(Texte de l'exercice)
_ _ _ _ _
La sélection du locataire est l'une des étapes les plus importantes du processus locatif. Un bon locataire, c'est des loyers perçus régulièrement, un logement entretenu et une relation sereine sur plusieurs années. Un mauvais locataire, c'est des mois de procédure et des milliers d'euros de pertes. Voici notre méthode.
Les critères légaux de solvabilité
En France, il n'existe pas de critère légal unique de solvabilité. Mais la pratique courante retient :
- Revenus nets mensuels ≥ 3 fois le loyer CC (charges comprises) : c'est le seuil généralement retenu par les assureurs GLI.
- Stabilité des revenus : CDI (hors période d'essai), fonctionnaire, retraité, ou indépendant avec 3 ans d'ancienneté.
- Absence de dette locative : fichage FICP ou incidents de paiement signalés.
_ _ _ _ _
(Consigne 1)
D'après le texte sur la sélection du locataire, quel seuil de revenus les assureurs GLI retiennent-ils généralement ?
(Consigne 2)
Pour chacune des affirmations suivantes, indiquez si elle concorde avec le texte sur la sélection du locataire : (a) En France, un critère légal unique de solvabilité s'applique. (b) Un indépendant doit justifier de 3 ans d'ancienneté pour satisfaire au critère de stabilité. (c) Un salarié en CDI encore en période d'essai satisfait au critère de stabilité.
(Consigne 3)
Reprenez le texte sur la sélection du locataire à la suite de sa dernière phrase.
La liste ci-dessous n'a aucun rapport avec le texte sur la sélection du locataire.

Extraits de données
_ _ _ _ _
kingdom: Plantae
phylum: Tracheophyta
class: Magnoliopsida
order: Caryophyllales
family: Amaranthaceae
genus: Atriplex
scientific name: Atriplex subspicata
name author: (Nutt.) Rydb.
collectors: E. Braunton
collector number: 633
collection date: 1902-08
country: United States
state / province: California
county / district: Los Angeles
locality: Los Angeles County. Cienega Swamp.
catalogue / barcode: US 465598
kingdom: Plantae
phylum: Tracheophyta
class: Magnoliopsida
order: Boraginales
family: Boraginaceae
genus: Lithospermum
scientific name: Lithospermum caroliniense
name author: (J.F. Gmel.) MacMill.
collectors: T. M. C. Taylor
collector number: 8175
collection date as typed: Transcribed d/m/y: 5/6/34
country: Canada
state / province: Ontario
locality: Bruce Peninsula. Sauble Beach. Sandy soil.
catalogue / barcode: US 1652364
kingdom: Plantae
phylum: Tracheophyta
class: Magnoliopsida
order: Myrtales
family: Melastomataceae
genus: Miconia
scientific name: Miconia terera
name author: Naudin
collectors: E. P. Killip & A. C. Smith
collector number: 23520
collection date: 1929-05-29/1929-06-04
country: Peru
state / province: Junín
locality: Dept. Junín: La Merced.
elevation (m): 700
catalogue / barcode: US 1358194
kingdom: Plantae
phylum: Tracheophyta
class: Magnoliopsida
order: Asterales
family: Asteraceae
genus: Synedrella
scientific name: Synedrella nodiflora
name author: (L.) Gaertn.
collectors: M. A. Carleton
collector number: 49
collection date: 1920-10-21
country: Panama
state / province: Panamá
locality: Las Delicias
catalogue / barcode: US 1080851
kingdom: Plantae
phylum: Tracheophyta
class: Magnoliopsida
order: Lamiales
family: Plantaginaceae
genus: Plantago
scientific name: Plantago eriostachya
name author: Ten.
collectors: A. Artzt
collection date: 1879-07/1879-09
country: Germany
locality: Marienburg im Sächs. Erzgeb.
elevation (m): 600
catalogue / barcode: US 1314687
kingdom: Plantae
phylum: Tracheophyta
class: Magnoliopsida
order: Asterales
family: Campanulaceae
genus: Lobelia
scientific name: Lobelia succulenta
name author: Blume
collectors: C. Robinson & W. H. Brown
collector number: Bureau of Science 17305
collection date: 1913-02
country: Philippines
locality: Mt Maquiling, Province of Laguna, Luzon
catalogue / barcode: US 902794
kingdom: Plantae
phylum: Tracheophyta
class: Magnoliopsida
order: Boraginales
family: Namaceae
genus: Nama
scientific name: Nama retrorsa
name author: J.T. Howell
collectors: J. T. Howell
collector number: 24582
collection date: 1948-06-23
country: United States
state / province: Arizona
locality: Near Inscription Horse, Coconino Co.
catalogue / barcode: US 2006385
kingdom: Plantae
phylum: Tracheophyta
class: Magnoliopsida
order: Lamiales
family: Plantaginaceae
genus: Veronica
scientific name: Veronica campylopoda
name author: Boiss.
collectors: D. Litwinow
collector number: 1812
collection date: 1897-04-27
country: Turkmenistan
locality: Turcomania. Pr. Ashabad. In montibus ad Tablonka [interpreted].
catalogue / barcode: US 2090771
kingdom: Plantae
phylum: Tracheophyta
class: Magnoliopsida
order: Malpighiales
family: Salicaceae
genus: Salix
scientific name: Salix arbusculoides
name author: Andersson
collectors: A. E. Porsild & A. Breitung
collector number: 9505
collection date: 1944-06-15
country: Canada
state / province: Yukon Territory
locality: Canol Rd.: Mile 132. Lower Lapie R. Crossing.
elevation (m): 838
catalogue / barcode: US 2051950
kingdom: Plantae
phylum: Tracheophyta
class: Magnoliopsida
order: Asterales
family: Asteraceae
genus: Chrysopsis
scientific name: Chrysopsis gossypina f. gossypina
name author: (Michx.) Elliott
_ _ _ _ _
(Corrigé 1)
Des revenus nets mensuels au moins égaux à 3 fois le loyer charges comprises.

(Corrigé 2)
(a) Non : « il n'existe pas de critère légal unique de solvabilité ».
(b) Oui : « indépendant avec 3 ans d'ancienneté ».
(c) Non : « CDI (hors période d'essai) ».

(Corrigé 3)
Ces critères sont des recommandations, pas des obligations légales. Un locataire peut être refusé pour tout motif non discriminatoire — mais pas pour un motif protégé par la loi (origine, sexe, situation familiale, handicap, etc.).
Les documents que vous pouvez demander
La liste des pièces justificatives autorisées est fixée par décret (décret du 5 novembre 2015) :
- Pièce d'identité en cours de validité
- Derniers bulletins de salaire (les 3 derniers)
- Contrat de travail ou attestation employeur
- Dernier avis d'imposition
- Justificatif de domicile actuel (quittance ou attestation hébergement)
- Si indépendant : 3 derniers bilans ou déclarations fiscales
⚠️ Vous ne pouvez pas demander : relevé de compte bancaire, carte vitale, autorisation de prélèvement automatique, contrat de mariage, photo, dossier médical, extrait de casier judiciaire.
Comment analyser un dossier sérieusement
Au-delà des documents, voici ce que nous vérifions chez La Nouvelle Parisienne :
- Cohérence des documents : le salaire sur les bulletins correspond-il à l'avis d'imposition ? Les dates, employeurs et montants sont-ils cohérents ?
- Authentification : nous utilisons des outils de détection des faux documents.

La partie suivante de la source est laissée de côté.